# My wife cheated and lied again



## flat broke (Sep 19, 2008)

I caught my wife cheating on me about 6 years ago when we were engaged, I've tryed to get over it and I thought that I had till about 3 months ago when I found out that she had done it again... She was out of state visiting the same friend in the same place as the first time, but this time she had an affair with a married man with two kidds and she is married to me with one kid. To make matters worse I confrounted her on this about a year ago and she just made me feel like I was crazy and started turning it around were she was accusig me of cheating(which I never have)She didn't come clean until I insisted that we go get help. To me I feel that this step is making things worse, I'm realizing how selfish she is, Everything that happen bad in our relationship ends up my fault even her cheating? How is that... So guess what my question is, is by forgiving her again giving her permission to keep hurting me? How do I move on in the marriage? Do I call it quits? What about my son what is best for him?
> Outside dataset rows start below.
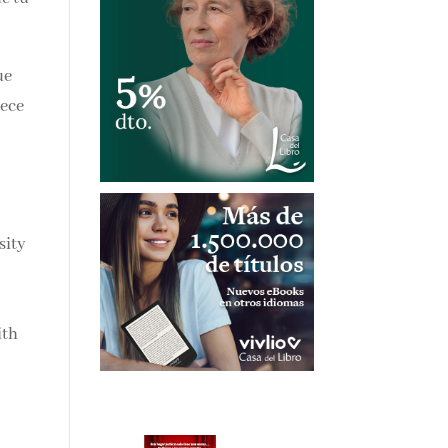
ue
rece
sity
ith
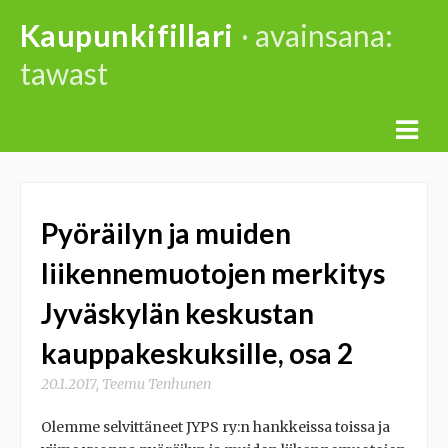
Skip
Kaupunkifillari
· avainsana:
to
tawast
content
Pyöräilyn ja muiden
liikennemuotojen merkitys
Jyväskylän keskustan
kauppakeskuksille, osa 2
20.1.2017
,
Teemu Tenhunen
Olemme selvittäneet JYPS ry:n hankkeissa toissa ja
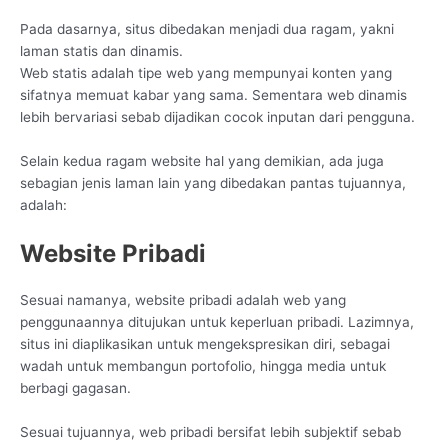
Pada dasarnya, situs dibedakan menjadi dua ragam, yakni
laman statis dan dinamis.
Web statis adalah tipe web yang mempunyai konten yang
sifatnya memuat kabar yang sama. Sementara web dinamis
lebih bervariasi sebab dijadikan cocok inputan dari pengguna.
Selain kedua ragam website hal yang demikian, ada juga
sebagian jenis laman lain yang dibedakan pantas tujuannya,
adalah:
Website Pribadi
Sesuai namanya, website pribadi adalah web yang
penggunaannya ditujukan untuk keperluan pribadi. Lazimnya,
situs ini diaplikasikan untuk mengekspresikan diri, sebagai
wadah untuk membangun portofolio, hingga media untuk
berbagi gagasan.
Sesuai tujuannya, web pribadi bersifat lebih subjektif sebab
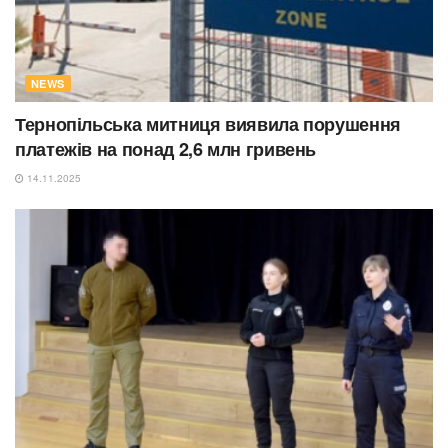
NEWS
Тернопільська митниця виявила порушення
платежів на понад 2,6 млн гривень
14.11.2025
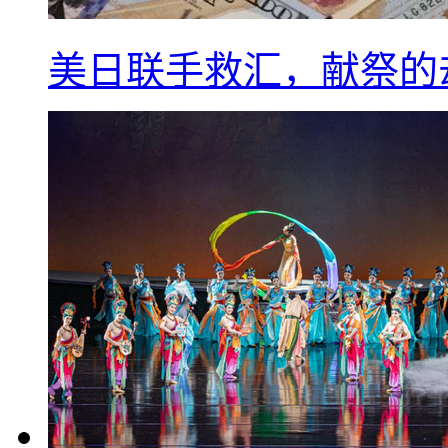
美日联手救汇，献祭的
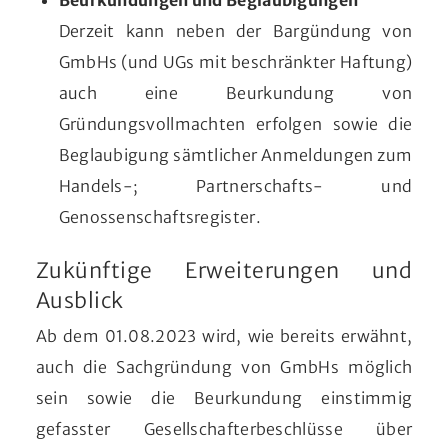
Beurkundungen und Beglaubigungen
Derzeit kann neben der Bargündung von
GmbHs (und UGs mit beschränkter Haftung)
auch eine Beurkundung von
Gründungsvollmachten erfolgen sowie die
Beglaubigung sämtlicher Anmeldungen zum
Handels-; Partnerschafts- und
Genossenschaftsregister.
Zukünftige Erweiterungen und
Ausblick
Ab dem 01.08.2023 wird, wie bereits erwähnt,
auch die Sachgründung von GmbHs möglich
sein sowie die Beurkundung einstimmig
gefasster Gesellschafterbeschlüsse über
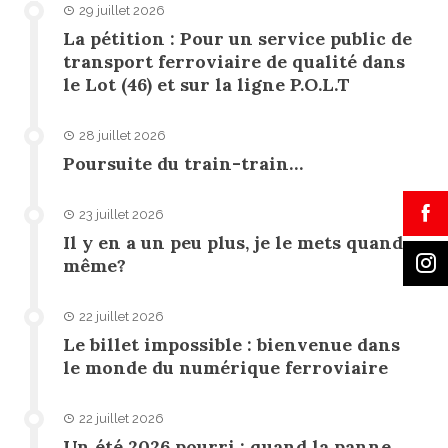
29 juillet 2026
La pétition : Pour un service public de
transport ferroviaire de qualité dans
le Lot (46) et sur la ligne P.O.L.T
28 juillet 2026
Poursuite du train-train…
23 juillet 2026
Il y en a un peu plus, je le mets quand
même?
22 juillet 2026
Le billet impossible : bienvenue dans
le monde du numérique ferroviaire
22 juillet 2026
Un été 2026 pourri : quand la panne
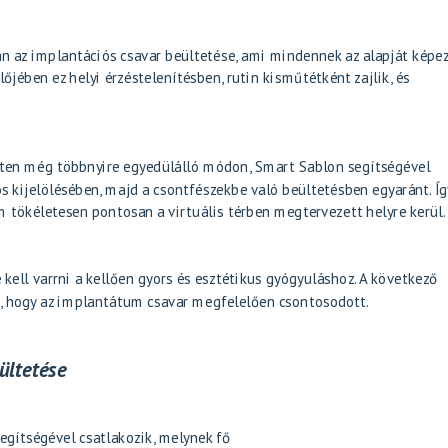
n az implantációs csavar beültetése, ami mindennek az alapját képez
őjében ez helyi érzéstelenítésben, rutin kisműtétként zajlik, és
ten még többnyire egyedülálló módon, Smart Sablon segítségével
os kijelölésében, majd a csontfészekbe való beültetésben egyaránt. Íg
 tökéletesen pontosan a virtuális térben megtervezett helyre kerül.
 kell varrni a kellően gyors és esztétikus gyógyuláshoz. A következő
, hogy az implantátum csavar megfelelően csontosodott.
ültetése
egítségével csatlakozik, melynek fő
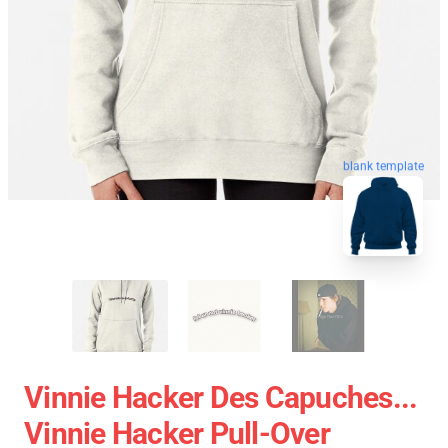
blank template
Vinnie Hacker Des Capuches...
Vinnie Hacker Pull-Over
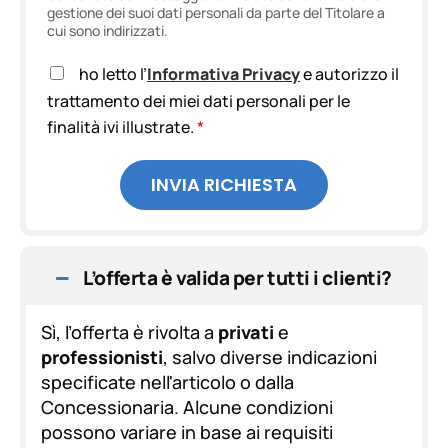
gestione dei suoi dati personali da parte del Titolare a
cui sono indirizzati.
A
ho letto l’
Informativa Privacy
e autorizzo il
c
trattamento dei miei dati personali per le
c
finalità ivi illustrate.
*
e
t
t
INVIA RICHIESTA
a
z
i
o
n
L’offerta è valida per tutti i clienti?
e
G
D
Sì, l’offerta è rivolta a
privati
e
P
professionisti
, salvo diverse indicazioni
R
specificate nell'articolo o dalla
*
Concessionaria. Alcune condizioni
possono variare in base ai requisiti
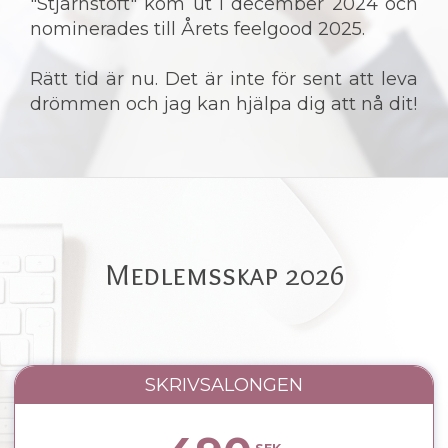
"Stjärnstoft" kom ut i december 2024 och
nominerades till Årets feelgood 2025.
Rätt tid är nu. Det är inte för sent att leva
drömmen och jag kan hjälpa dig att nå dit!
Medlemsskap 2026
SKRIVSALONGEN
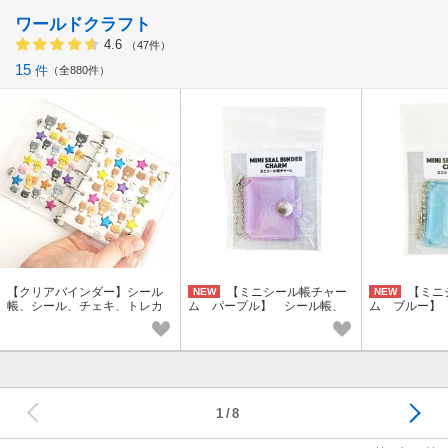
ワールドクラフト
4.6
（47件）
15
件
全880件
【クリアバインダー】シール
【ミニシール帳チャー
【ミニ
NEW
NEW
帳、シール、チェキ、トレカ
ム パープル】 シール帳、
ム ブルー】
シール、チャーム、キーホル
ール、チャー
ダー
ー
次へ
1
8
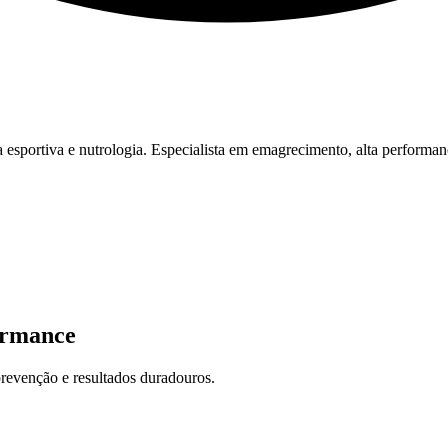
esportiva e nutrologia. Especialista em emagrecimento, alta performan
ormance
revenção e resultados duradouros.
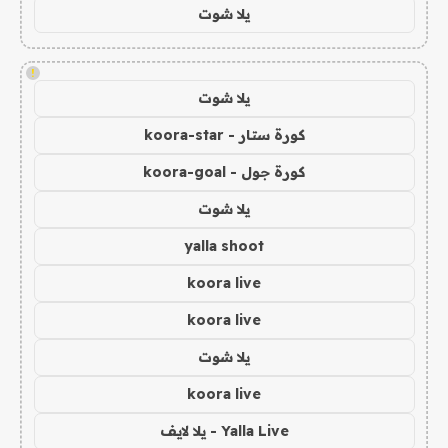
يلا شوت
!
يلا شوت
كورة ستار - koora-star
كورة جول - koora-goal
يلا شوت
yalla shoot
koora live
koora live
يلا شوت
koora live
Yalla Live - يلا لايف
I am really confused because I still love the person I thought I married and want it to work, but on the other hand is she still that person, and how could she still love me and land in the arms of another man. Please help me figure this out, because I don't think I can do it on my own...


----------



## Blanca (Jul 25, 2008)

It doesnt sound like you are ready to call it quits. I wouldnt force this decision, but just realize that you are considering it and it is an option. If the decision comes to call it quits, let it come naturally but for now just deal with things one day at a time. Focus on how you are feeling today and what you need today to heal from this.


----------



## draconis (Oct 3, 2007)

I think with a councilor you two need a contract.

She needs to promise a more open life
No more cheating
Time to heal
Give you the truth that has happened
Clear rules to what happens next time she cheats
A post nup if your state allows it.

draconis


----------